**Passage shown**

--------------------------------------------------

The giant ropes are made from twisted magnetic fields that act as invisible superhighways for solar particles to travel from the sun to the outer atmosphere, where they trigger immense displays of light for up to several hours at a time.
The discovery was made with the help of a fleet of Nasa satellites launched this year that have been monitoring the Northern Lights, or the aurora borealis, from space at the same time as scientists on the ground take measurements from underneath the atmosphere.
David Sibeck, a Nasa project scientist from the Goddard Space Flight Centre in Maryland, said the Themis satellites might have answered the question of where all the energy comes from that powers the Northern Lights.
The magnetic fields are organised much like the twisted hemp of a mariner's rope.
Although spacecraft have detected these invisible ropes before, it was the five micro satellites of Themis that allowed scientists to visualise their three-dimensional structure.
"Themis encountered its first magnetic rope on May 20. It was very large, about as wide as the Earth, and located approximately 40,000 miles above Earth's surface in a region called the magnetopause," Dr Sibeck said.
The magnetopause is where the solar wind from the Sun meets the magnetic field of the Earth.
At this point they push against each other like two cosmic Sumo wrestlers locked in combat, Dr Sibeck explained.
It was here that the rope was seen to form and then unravel in the space of just a few minutes, providing a brief but significant conduit for the solar wind to conduct energy from the Sun to the Earth.
Analysis of the nature of the aurora borealis began last March when a spectacular eruption of the Northern Lights, called a substorm, occurred over Alaska and Canada.
As the satellites monitored it from space, cameras on the ground photographed its development, said Vassilis Angelopoulos of the University of California at Los Angeles, the mission's principal investigator.
"The substorm behaved quite unexpectedly. The auroras surged westward twice as fast as anyone thought possible, crossing 15 degrees of longitude in less than a minute, " Professor Angelopoulos said.
Calculations suggest the total energy of the two-hour event amounted to the equivalent of that released during an earthquake of magnitude 5.5 on the Richter scale.

--------------------------------------------------

(Collected data entries)

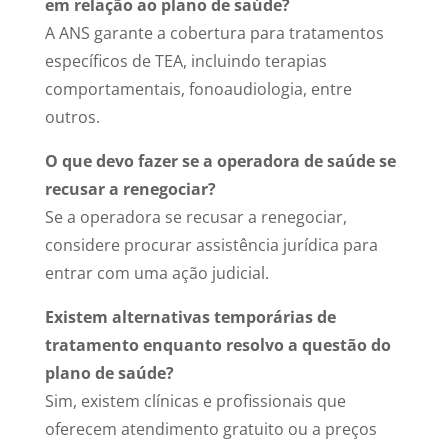
em relação ao plano de saúde?
A ANS garante a cobertura para tratamentos
específicos de TEA, incluindo terapias
comportamentais, fonoaudiologia, entre
outros.
O que devo fazer se a operadora de saúde se
recusar a renegociar?
Se a operadora se recusar a renegociar,
considere procurar assistência jurídica para
entrar com uma ação judicial.
Existem alternativas temporárias de
tratamento enquanto resolvo a questão do
plano de saúde?
Sim, existem clínicas e profissionais que
oferecem atendimento gratuito ou a preços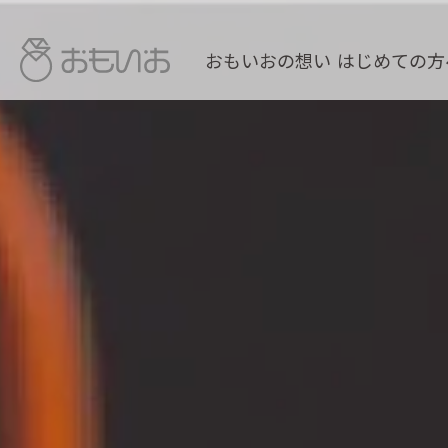
おもいおの想い
はじめての方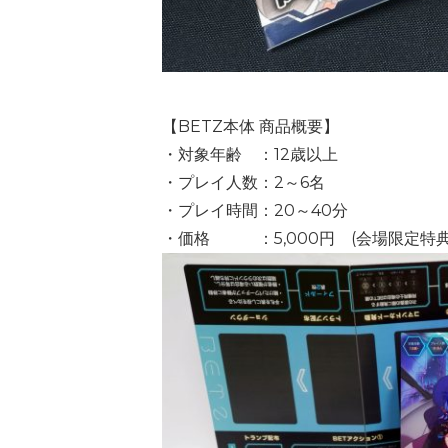
【BETZ本体 商品概要】
・対象年齢 ：12歳以上
・プレイ人数：2～6名
・プレイ時間：20～40分
・価格 ：5,000円 (会場限定特典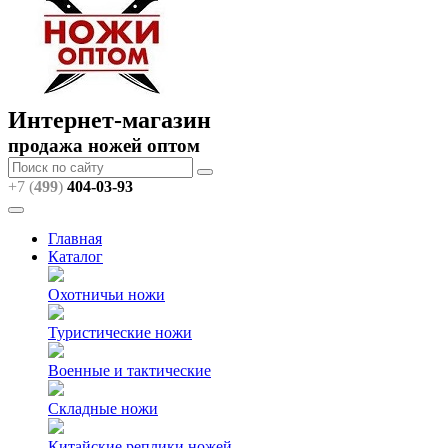
Интернет-магазин
продажа ножей оптом
+7 (
499
)
404
-03-93
Главная
Каталог
Охотничьи ножи
Туристические ножи
Военные и тактические
Складные ножи
Китайские реплики ножей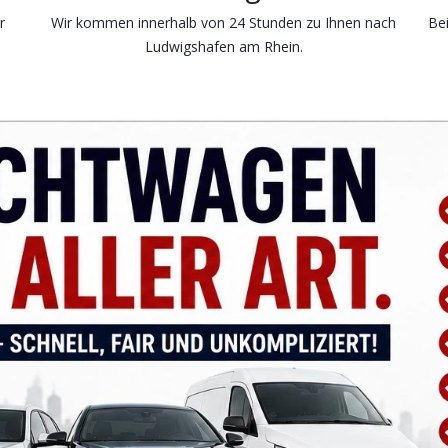
r
Wir kommen innerhalb von 24 Stunden zu Ihnen nach
Bei
Ludwigshafen am Rhein.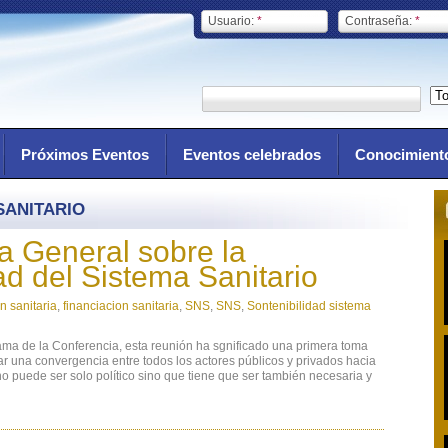
Usuario:
*
Contraseña:
*
Próximos Eventos
Eventos celebrados
Conocimient
SANITARIO
a General sobre la
ad del Sistema Sanitario
n sanitaria
,
financiacion sanitaria
,
SNS
,
SNS
,
Sontenibilidad sistema
ma de la Conferencia, esta reunión ha sgnificado una primera toma
itar una convergencia entre todos los actores públicos y privados hacia
o puede ser solo político sino que tiene que ser también necesaria y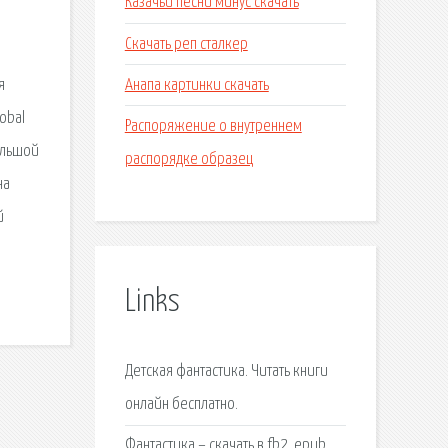
Казачьи песни минус скачать
Скачать реп сталкер
Анапа картинки скачать
я
obal
Распоряжение о внутреннем
ольшой
распорядке образец
на
й
Links
Детская фантастика. Читать книги
онлайн бесплатно.
Фантастика – скачать в fb2, epub,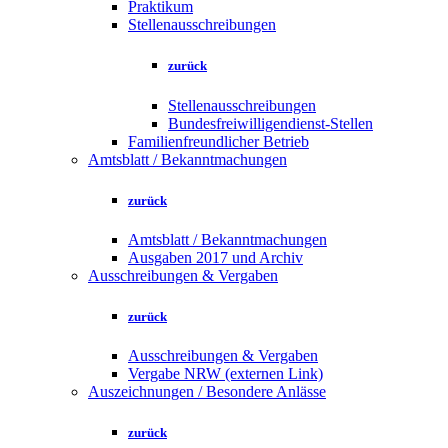
Praktikum
Stellenausschreibungen
zurück
Stellenausschreibungen
Bundesfreiwilligendienst-Stellen
Familienfreundlicher Betrieb
Amtsblatt / Bekanntmachungen
zurück
Amtsblatt / Bekanntmachungen
Ausgaben 2017 und Archiv
Ausschreibungen & Vergaben
zurück
Ausschreibungen & Vergaben
Vergabe NRW (externen Link)
Auszeichnungen / Besondere Anlässe
zurück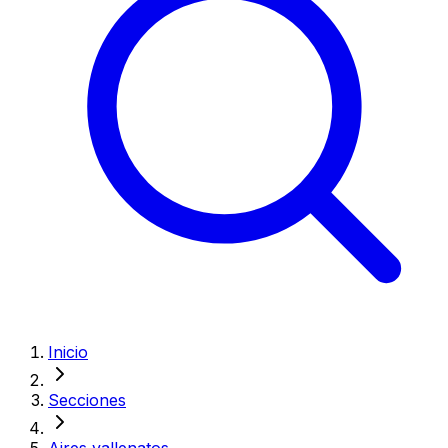
Inicio
Secciones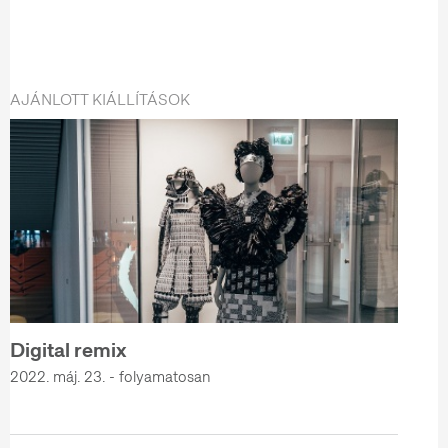
AJÁNLOTT KIÁLLÍTÁSOK
Digital remix
2022. máj. 23. - folyamatosan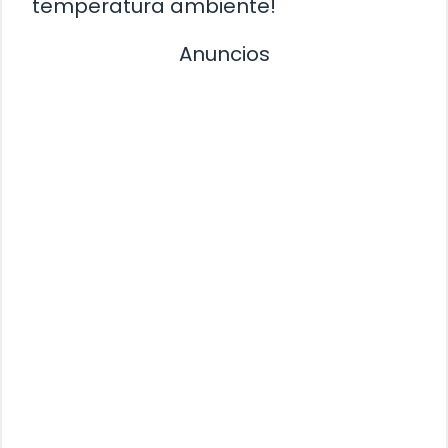
temperatura ambiente!
Anuncios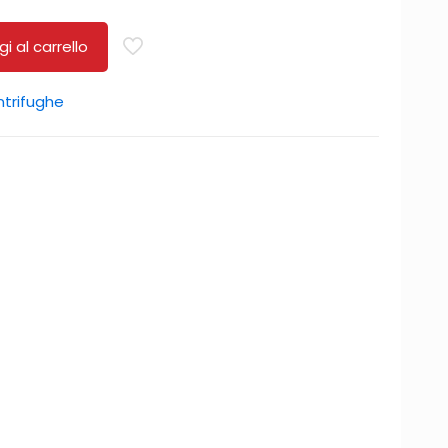
i al carrello
ntrifughe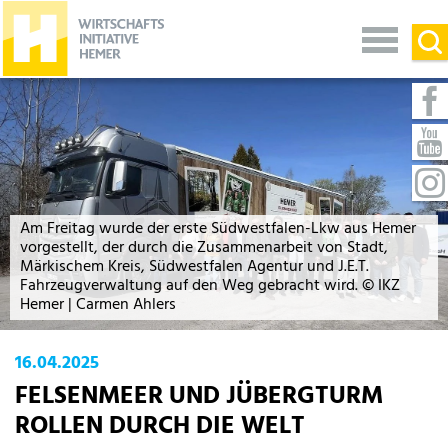
Am Freitag wurde der erste Südwestfalen-Lkw aus Hemer
vorgestellt, der durch die Zusammenarbeit von Stadt,
Märkischem Kreis, Südwestfalen Agentur und J.E.T.
Fahrzeugverwaltung auf den Weg gebracht wird. © IKZ
Hemer | Carmen Ahlers
16.04.2025
FELSENMEER UND JÜBERGTURM
ROLLEN DURCH DIE WELT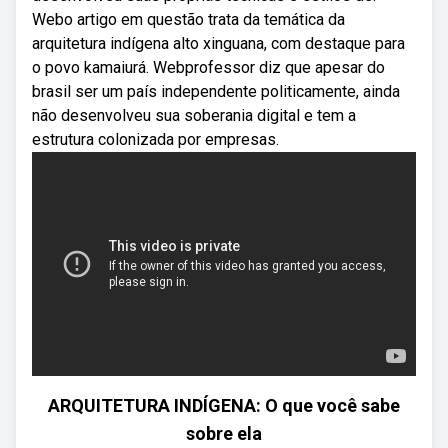
Webo artigo em questão trata da temática da
arquitetura indígena alto xinguana, com destaque para
o povo kamaiurá. Webprofessor diz que apesar do
brasil ser um país independente politicamente, ainda
não desenvolveu sua soberania digital e tem a
estrutura colonizada por empresas.
ARQUITETURA INDÍGENA: O que você sabe
sobre ela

--------------------------------------------------

Could you rewrite the text on the magnetic ropes from "The giant ropes" up to and including "the Northern Lights.", swapping "superhighways" for "highways"?

**Solved problem**
The giant ropes are made from twisted magnetic fields that act as invisible highways for solar particles to travel from the sun to the outer atmosphere, where they trigger immense displays of light for up to several hours at a time.
The discovery was made with the help of a fleet of Nasa satellites launched this year that have been monitoring the Northern Lights, or the aurora borealis, from space at the same time as scientists on the ground take measurements from underneath the atmosphere.
David Sibeck, a Nasa project scientist from the Goddard Space Flight Centre in Maryland, said the Themis satellites might have answered the question of where all the energy comes from that powers the Northern Lights.